The well-known formula for the final size of an epidemic was published by Kermack and McKendrick in 1927. Their analysis was based on a simple susceptible-infected-recovered (SIR) model that assumes exponentially distributed infectious periods. More recent analyses have established that the standard final size formula is valid regardless of the distribution of infectious periods, but that it fails to be correct in the presence of certain kinds of heterogeneous mixing (e.g., if there is a core group, as for sexually transmitted diseases). We review previous work and establish more general conditions under which Kermack and McKendrick's formula is valid.
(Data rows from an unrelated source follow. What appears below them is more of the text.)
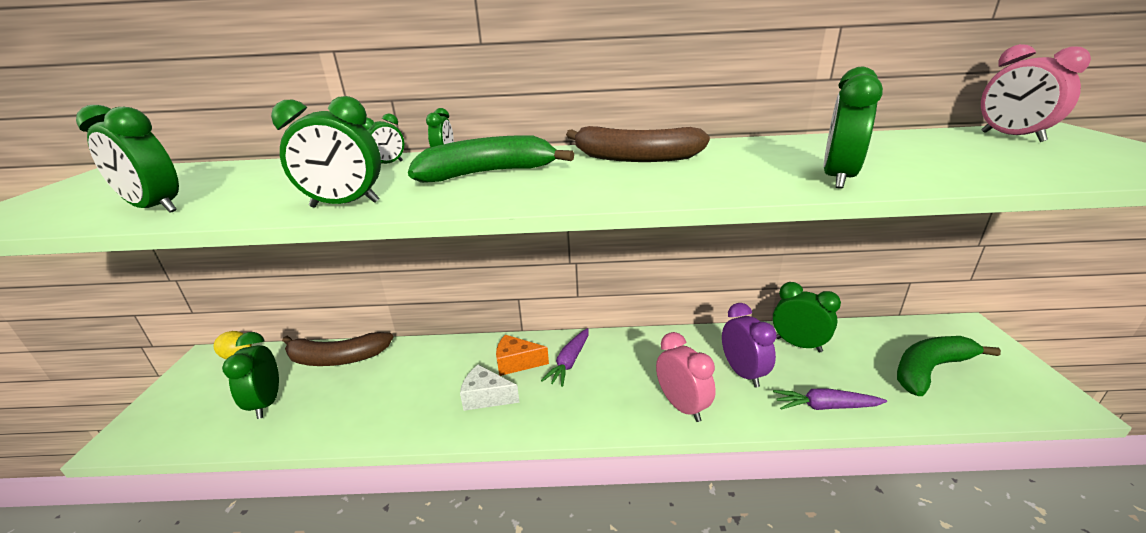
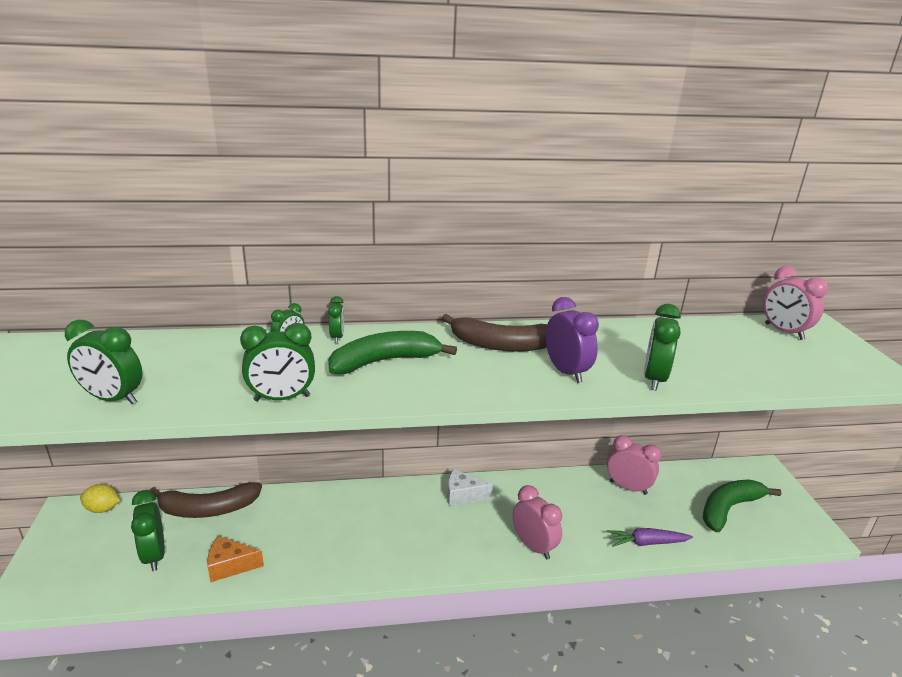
camera: 10 degrees left, 0 degrees up
white cheese [460,365,520,411] -> white cheese moved to [448,469,493,506]
orange cheese [496,335,549,376] -> orange cheese moved to [207,536,264,582]
purple carrot [541,328,589,387] -> none
purple clock [722,303,777,388] -> purple clock moved to [545,297,599,383]
green clock [773,282,841,352] -> pink clock [607,435,661,495]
We show that the final size formula is unchanged if there is a latent stage, any number of distinct infectious stages and/or a stage during which infectives are isolated (the durations of each stage can be drawn from any integrable distribution). We also consider the possibility that the transmission rates of infectious individuals are arbitrarily distributed—allowing, in particular, for the existence of super-spreaders—and prove that this potential complexity has no impact on the final size formula. Finally, we show that the final size formula is unchanged even for a general class of spatial contact structures. We conclude that whenever a new respiratory pathogen emerges, an estimate of the expected magnitude of the epidemic can be made as soon the basic reproduction number ℝ0 can be approximated, and this estimate is likely to be improved only by more accurate estimates of ℝ0, not by knowledge of any other epidemiological details.